Begin at the line below that has "or single cell'". Stop after the line that has "Image 1: Top", repeating each line exactly and leaving out the pictures.

[Exercise materials — start]

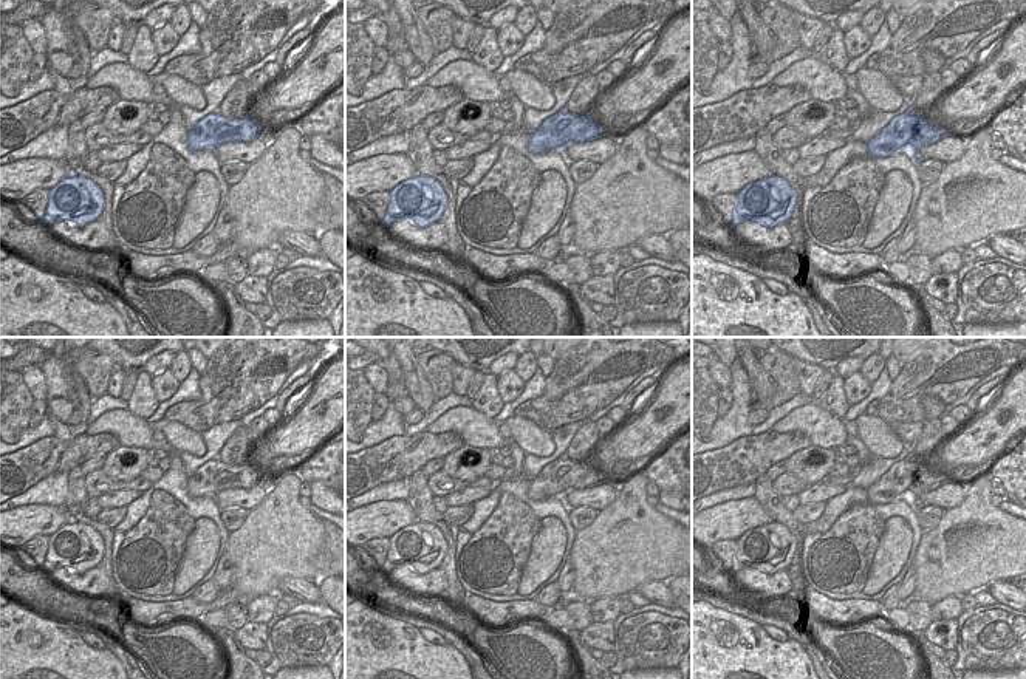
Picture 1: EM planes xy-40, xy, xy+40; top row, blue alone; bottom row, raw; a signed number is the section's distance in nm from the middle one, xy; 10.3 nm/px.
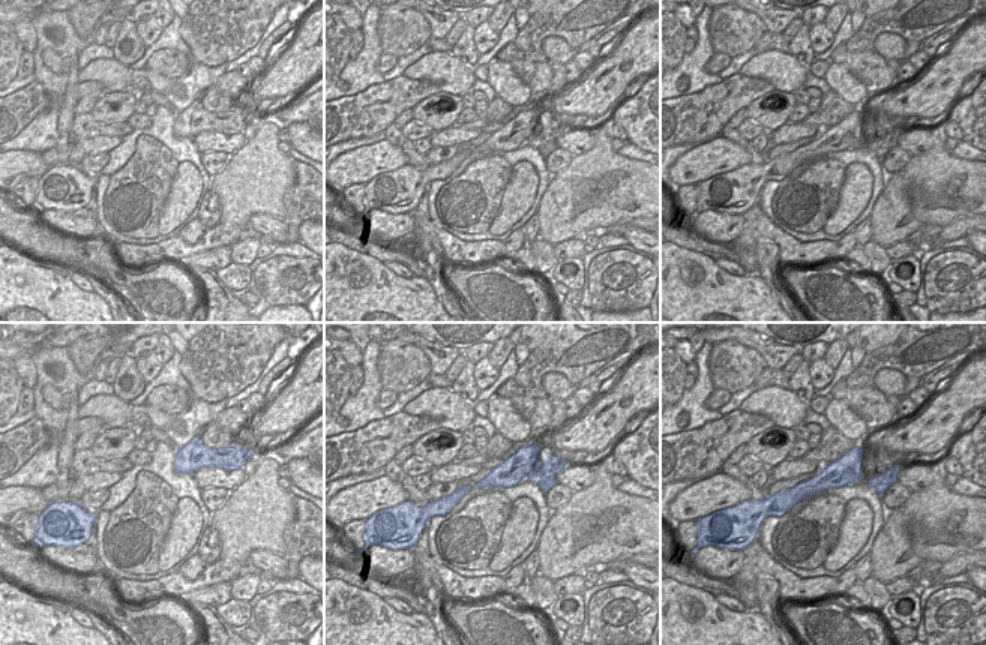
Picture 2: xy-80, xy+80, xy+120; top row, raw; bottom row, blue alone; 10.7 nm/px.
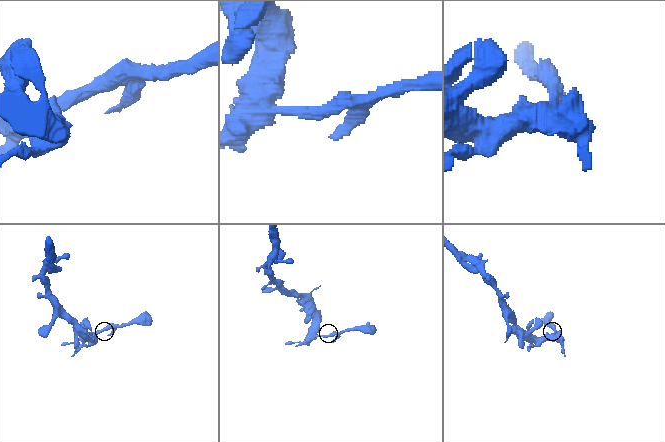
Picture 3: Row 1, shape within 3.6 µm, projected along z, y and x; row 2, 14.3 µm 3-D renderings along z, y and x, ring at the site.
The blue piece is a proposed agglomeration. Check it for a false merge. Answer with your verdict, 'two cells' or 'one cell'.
two cells

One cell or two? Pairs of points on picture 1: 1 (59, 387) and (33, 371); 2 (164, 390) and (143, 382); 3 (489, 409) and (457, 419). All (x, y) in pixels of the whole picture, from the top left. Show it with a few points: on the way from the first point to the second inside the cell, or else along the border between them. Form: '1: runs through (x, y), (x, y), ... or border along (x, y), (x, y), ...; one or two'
1: border along (36, 365), (44, 378), (47, 399); two
2: border along (150, 376), (150, 385), (160, 401); two
3: border along (472, 406), (492, 419); two

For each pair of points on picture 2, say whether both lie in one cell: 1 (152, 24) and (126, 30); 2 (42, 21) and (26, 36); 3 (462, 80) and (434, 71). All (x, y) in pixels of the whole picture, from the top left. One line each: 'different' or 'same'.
1: different
2: different
3: same

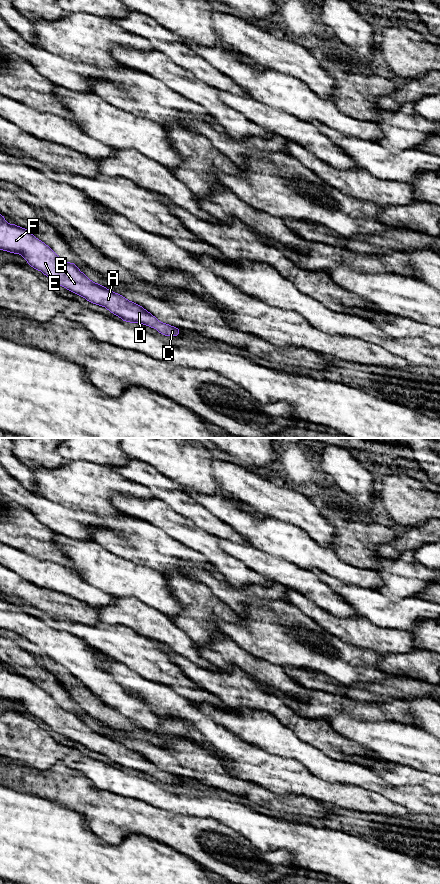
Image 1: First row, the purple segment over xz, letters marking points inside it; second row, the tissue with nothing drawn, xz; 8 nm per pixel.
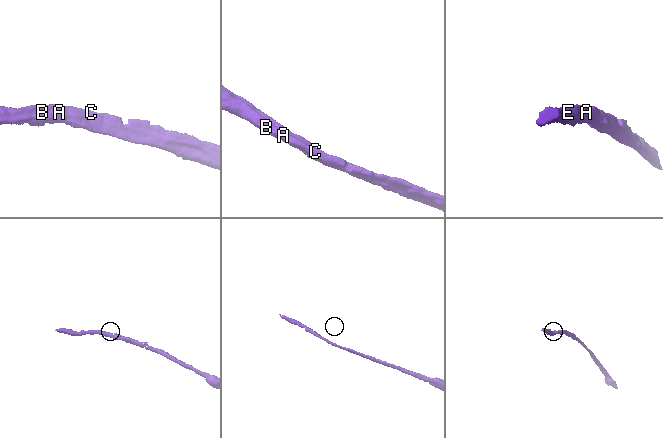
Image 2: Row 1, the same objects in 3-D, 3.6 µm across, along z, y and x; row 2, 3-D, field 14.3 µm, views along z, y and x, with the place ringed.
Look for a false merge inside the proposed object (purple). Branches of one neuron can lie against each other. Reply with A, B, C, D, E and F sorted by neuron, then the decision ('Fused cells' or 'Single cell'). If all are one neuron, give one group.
Groups: A B C D E F. Single cell

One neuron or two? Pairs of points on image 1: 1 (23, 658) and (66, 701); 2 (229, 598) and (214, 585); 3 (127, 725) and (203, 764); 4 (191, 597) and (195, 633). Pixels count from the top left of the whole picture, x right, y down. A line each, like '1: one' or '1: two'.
1: one
2: one
3: two
4: one

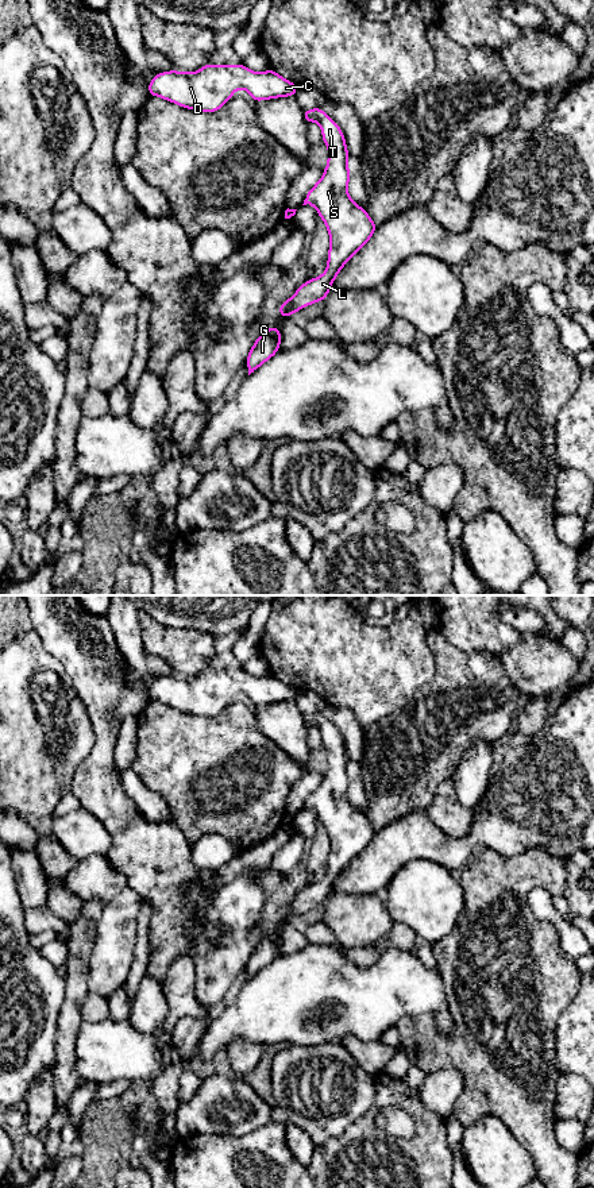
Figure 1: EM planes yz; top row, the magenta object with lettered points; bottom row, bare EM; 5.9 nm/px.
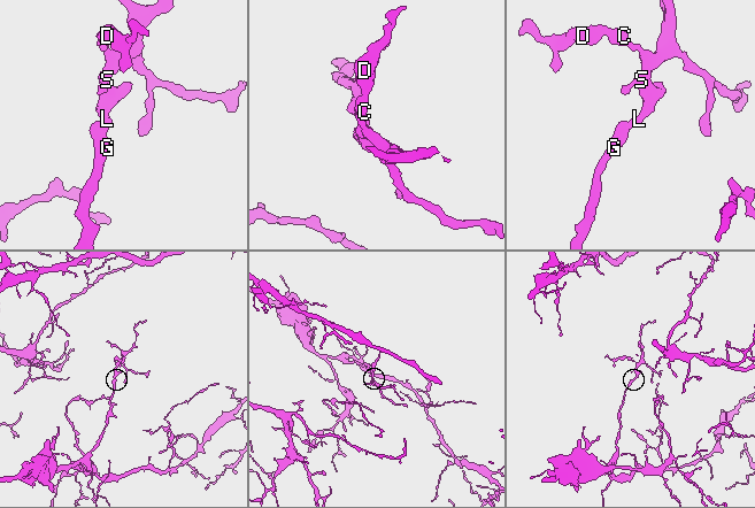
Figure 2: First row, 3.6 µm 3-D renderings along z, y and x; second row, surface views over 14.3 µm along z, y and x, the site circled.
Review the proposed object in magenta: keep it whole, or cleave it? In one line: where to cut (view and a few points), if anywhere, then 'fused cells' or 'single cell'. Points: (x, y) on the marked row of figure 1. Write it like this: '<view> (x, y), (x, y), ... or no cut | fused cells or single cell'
no cut | single cell

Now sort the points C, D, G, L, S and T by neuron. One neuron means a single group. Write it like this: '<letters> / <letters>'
C D G L S T

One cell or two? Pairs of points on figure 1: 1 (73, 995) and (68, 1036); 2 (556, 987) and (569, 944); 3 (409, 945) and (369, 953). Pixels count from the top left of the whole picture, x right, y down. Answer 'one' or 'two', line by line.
1: one
2: two
3: one

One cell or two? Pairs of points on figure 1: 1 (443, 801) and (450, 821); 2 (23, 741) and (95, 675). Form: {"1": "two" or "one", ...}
{"1": "one", "2": "two"}

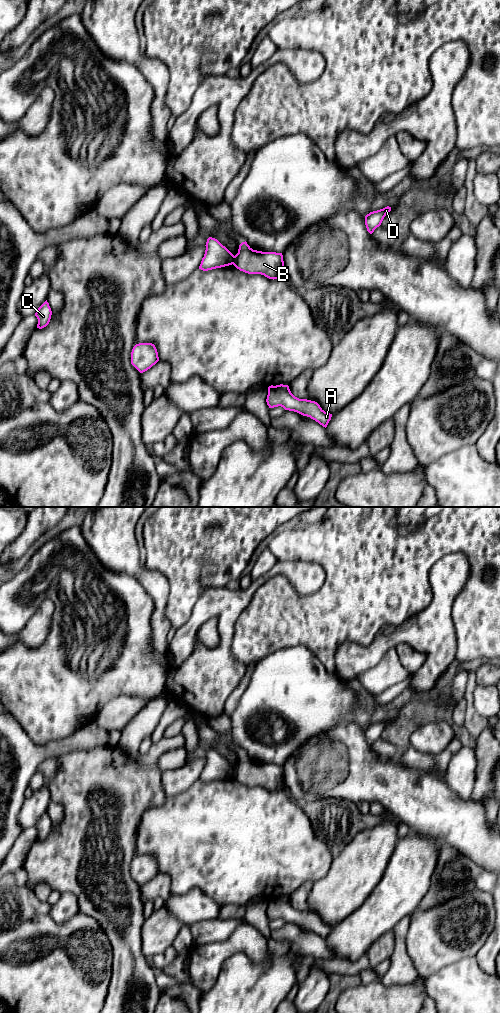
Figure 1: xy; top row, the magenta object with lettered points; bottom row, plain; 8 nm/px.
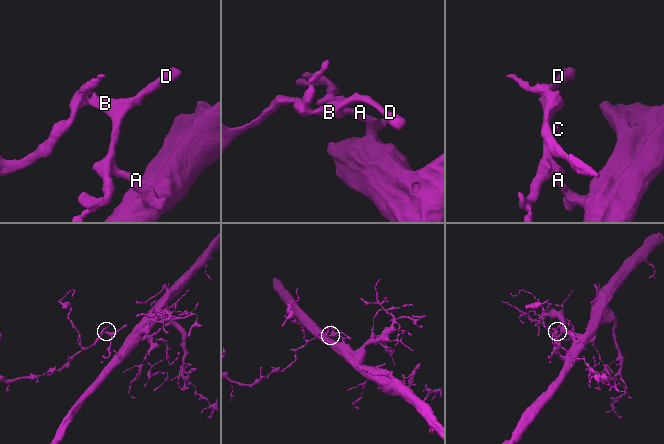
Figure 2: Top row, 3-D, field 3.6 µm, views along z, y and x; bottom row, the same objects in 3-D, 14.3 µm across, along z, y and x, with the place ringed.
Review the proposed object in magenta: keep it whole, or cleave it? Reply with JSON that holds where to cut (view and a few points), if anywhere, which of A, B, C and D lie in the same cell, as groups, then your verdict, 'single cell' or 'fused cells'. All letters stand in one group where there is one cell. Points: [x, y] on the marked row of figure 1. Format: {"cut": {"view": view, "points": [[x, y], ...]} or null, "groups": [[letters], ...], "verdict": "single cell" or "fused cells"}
{"cut": {"view": "xy", "points": [[234, 256], [232, 263]]}, "groups": [["A", "B", "D"], ["C"]], "verdict": "fused cells"}

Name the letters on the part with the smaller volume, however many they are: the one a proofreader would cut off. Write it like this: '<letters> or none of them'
C

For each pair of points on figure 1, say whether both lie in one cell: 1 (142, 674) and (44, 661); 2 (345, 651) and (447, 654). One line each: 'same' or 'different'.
1: same
2: same

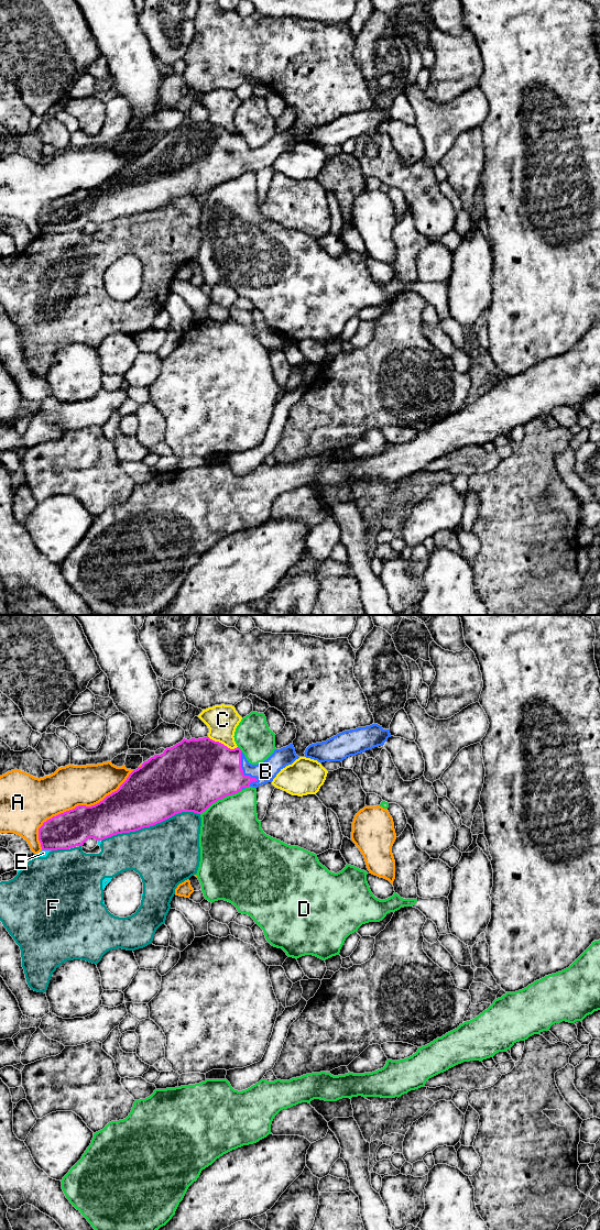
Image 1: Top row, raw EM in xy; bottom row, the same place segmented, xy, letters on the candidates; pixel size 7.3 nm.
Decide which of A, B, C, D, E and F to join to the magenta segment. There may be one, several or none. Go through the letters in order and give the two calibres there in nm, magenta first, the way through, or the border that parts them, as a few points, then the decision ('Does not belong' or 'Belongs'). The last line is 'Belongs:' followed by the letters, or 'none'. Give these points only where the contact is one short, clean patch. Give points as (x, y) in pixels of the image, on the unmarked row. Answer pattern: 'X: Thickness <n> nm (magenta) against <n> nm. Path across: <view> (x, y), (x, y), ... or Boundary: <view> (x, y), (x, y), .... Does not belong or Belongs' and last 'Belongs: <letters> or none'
A: Thickness 260 nm (magenta) against 300 nm. Does not belong
B: Thickness 440 nm (magenta) against 150 nm. Belongs
C: Thickness 480 nm (magenta) against 220 nm. Does not belong
D: Thickness 500 nm (magenta) against 440 nm. Does not belong
E: Thickness 260 nm (magenta) against 50 nm. Does not belong
F: Thickness 420 nm (magenta) against 460 nm. Does not belong
Belongs: B

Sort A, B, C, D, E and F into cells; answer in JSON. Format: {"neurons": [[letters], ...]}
{"neurons": [["A"], ["B"], ["C"], ["D"], ["E", "F"]]}

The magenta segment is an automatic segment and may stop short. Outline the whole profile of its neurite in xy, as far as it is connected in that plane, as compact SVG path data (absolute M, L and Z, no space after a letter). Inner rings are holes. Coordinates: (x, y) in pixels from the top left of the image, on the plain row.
M204 122L183 123L163 138L154 139L133 154L120 172L99 187L78 189L43 207L39 212L42 234L83 230L88 222L102 224L117 218L135 216L161 207L182 196L201 198L212 187L241 174L272 166L276 158L299 141L293 128L274 136L263 146L251 149L239 131L230 133Z

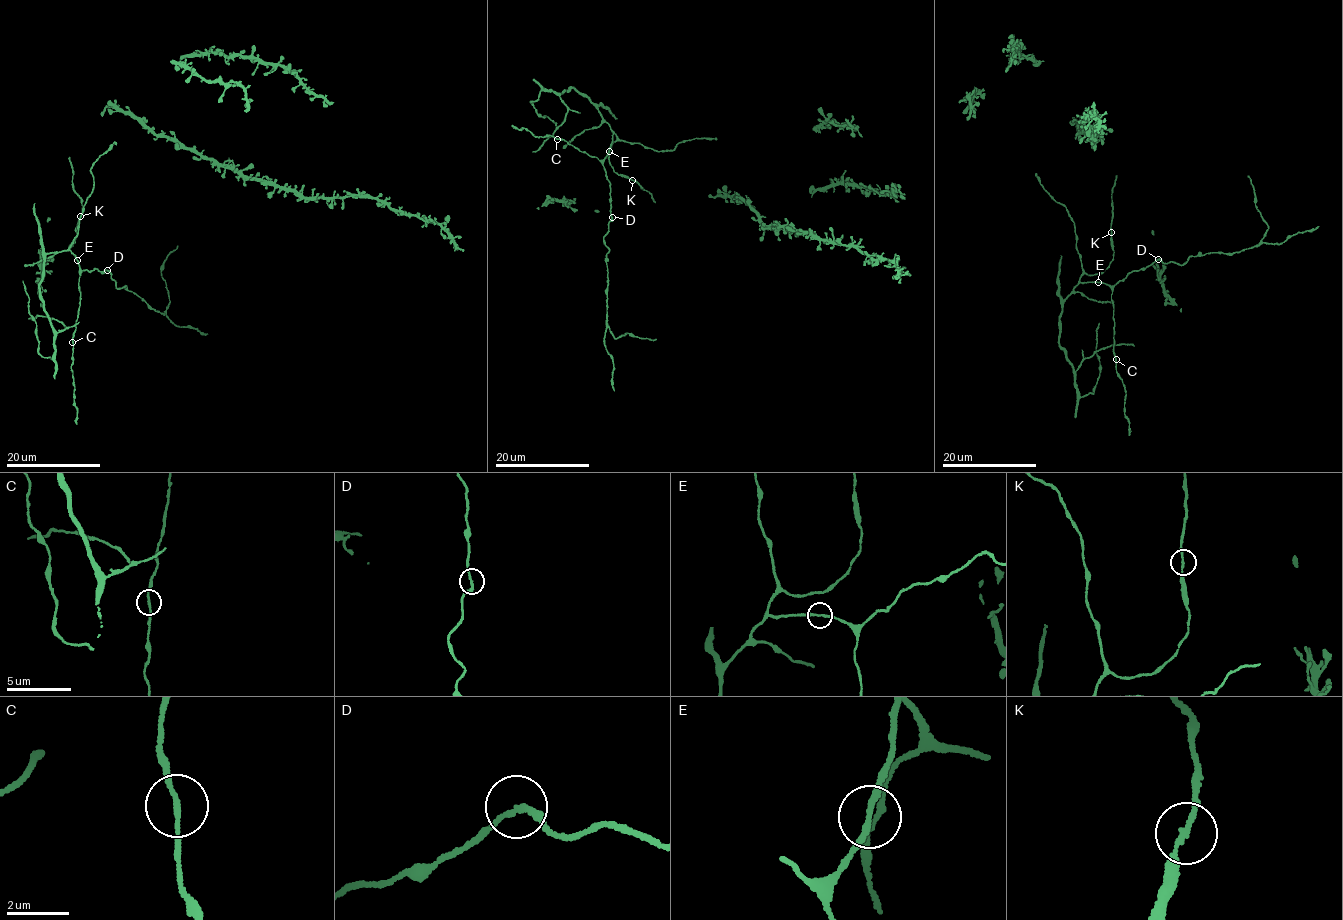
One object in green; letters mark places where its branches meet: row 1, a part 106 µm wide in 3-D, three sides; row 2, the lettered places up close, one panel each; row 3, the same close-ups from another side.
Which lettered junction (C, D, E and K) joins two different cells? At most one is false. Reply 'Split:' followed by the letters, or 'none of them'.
Split: none of them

[Exercise materials — finish]

**Finished task**
Review the proposed object in magenta: keep it whole, or cleave it? In one line: where to cut (view and a few points), if anywhere, then 'fused cells' or 'single cell'. Points: (x, y) on the marked row of figure 1. Write it like this: '<view> (x, y), (x, y), ... or no cut | fused cells or single cell'
no cut | single cell

Now sort the points C, D, G, L, S and T by neuron. One neuron means a single group. Write it like this: '<letters> / <letters>'
C D G L S T

One cell or two? Pairs of points on figure 1: 1 (73, 995) and (68, 1036); 2 (556, 987) and (569, 944); 3 (409, 945) and (369, 953). Pixels count from the top left of the whole picture, x right, y down. Answer 'one' or 'two', line by line.
1: one
2: two
3: one

One cell or two? Pairs of points on figure 1: 1 (443, 801) and (450, 821); 2 (23, 741) and (95, 675). Form: {"1": "two" or "one", ...}
{"1": "one", "2": "two"}

Figure 1: xy; top row, the magenta object with lettered points; bottom row, plain; 8 nm/px.
Figure 2: Top row, 3-D, field 3.6 µm, views along z, y and x; bottom row, the same objects in 3-D, 14.3 µm across, along z, y and x, with the place ringed.
Review the proposed object in magenta: keep it whole, or cleave it? Reply with JSON that holds where to cut (view and a few points), if anywhere, which of A, B, C and D lie in the same cell, as groups, then your verdict, 'single cell' or 'fused cells'. All letters stand in one group where there is one cell. Points: [x, y] on the marked row of figure 1. Format: {"cut": {"view": view, "points": [[x, y], ...]} or null, "groups": [[letters], ...], "verdict": "single cell" or "fused cells"}
{"cut": {"view": "xy", "points": [[234, 256], [232, 263]]}, "groups": [["A", "B", "D"], ["C"]], "verdict": "fused cells"}

Name the letters on the part with the smaller volume, however many they are: the one a proofreader would cut off. Write it like this: '<letters> or none of them'
C

For each pair of points on figure 1, say whether both lie in one cell: 1 (142, 674) and (44, 661); 2 (345, 651) and (447, 654). One line each: 'same' or 'different'.
1: same
2: same

Image 1: Top row, raw EM in xy; bottom row, the same place segmented, xy, letters on the candidates; pixel size 7.3 nm.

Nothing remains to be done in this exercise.